DATA IN THIS EXERCISE:

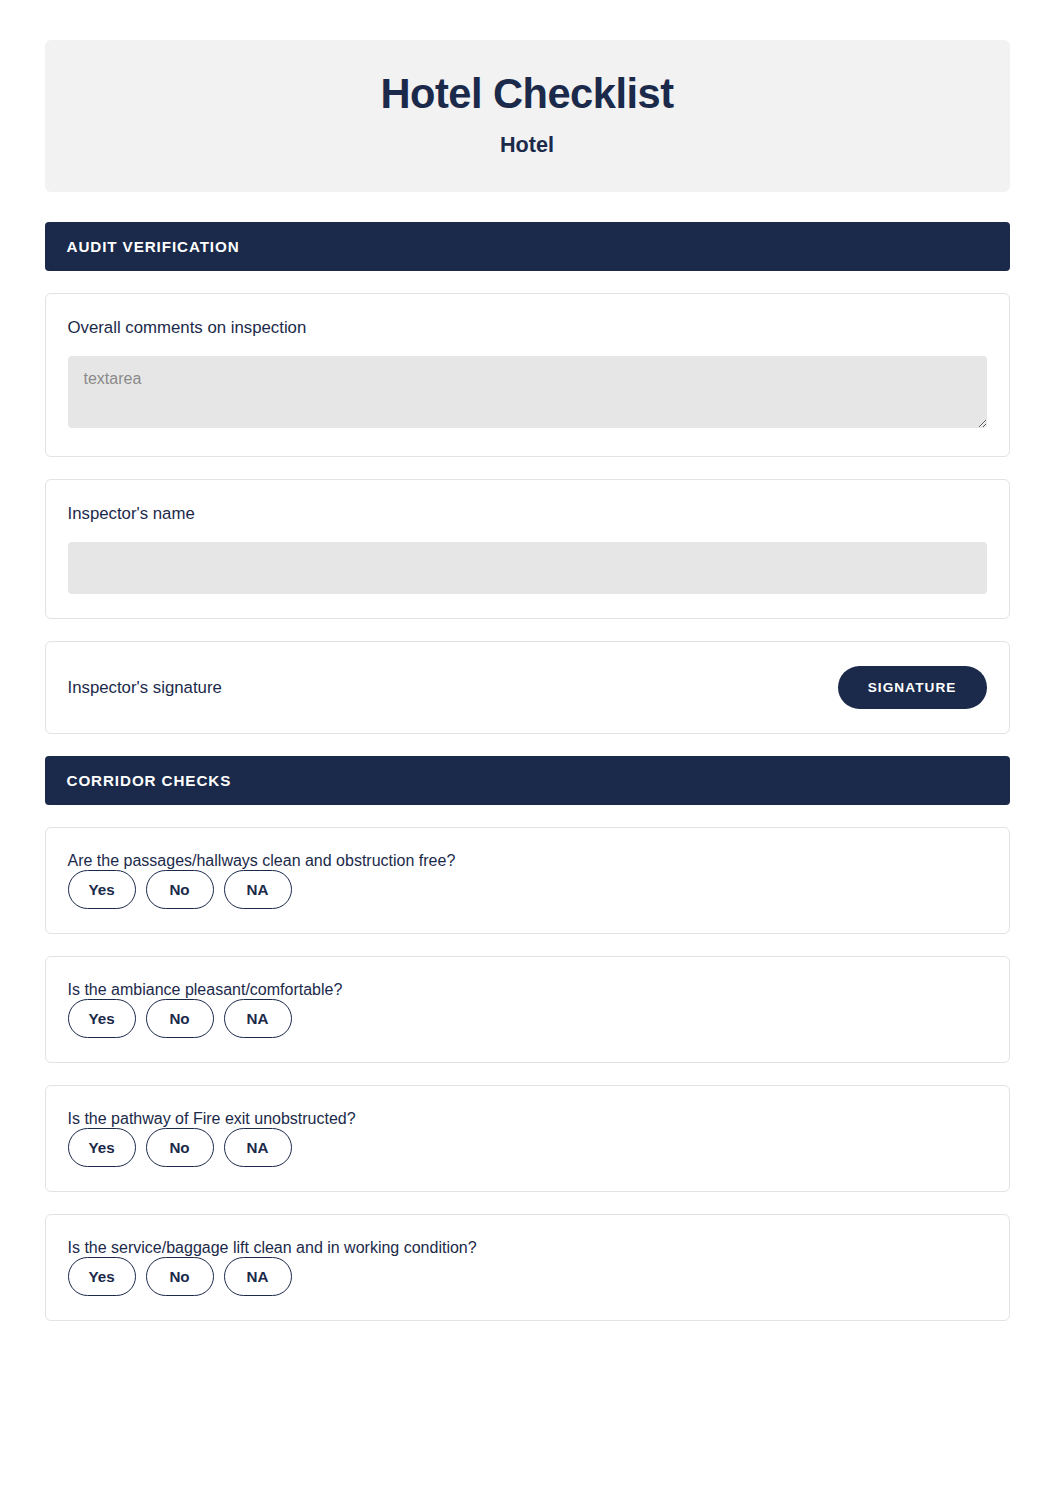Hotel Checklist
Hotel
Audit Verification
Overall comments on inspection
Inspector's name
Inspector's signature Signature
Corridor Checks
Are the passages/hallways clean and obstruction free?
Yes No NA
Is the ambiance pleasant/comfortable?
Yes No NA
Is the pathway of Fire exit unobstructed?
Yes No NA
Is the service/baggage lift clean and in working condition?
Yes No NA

WHAT THIS TASK INVOLVES: Your answer should be each line from the entries that includes the string "Inspector".

FINISHED EXERCISE:
Inspector's name
Inspector's signature Signature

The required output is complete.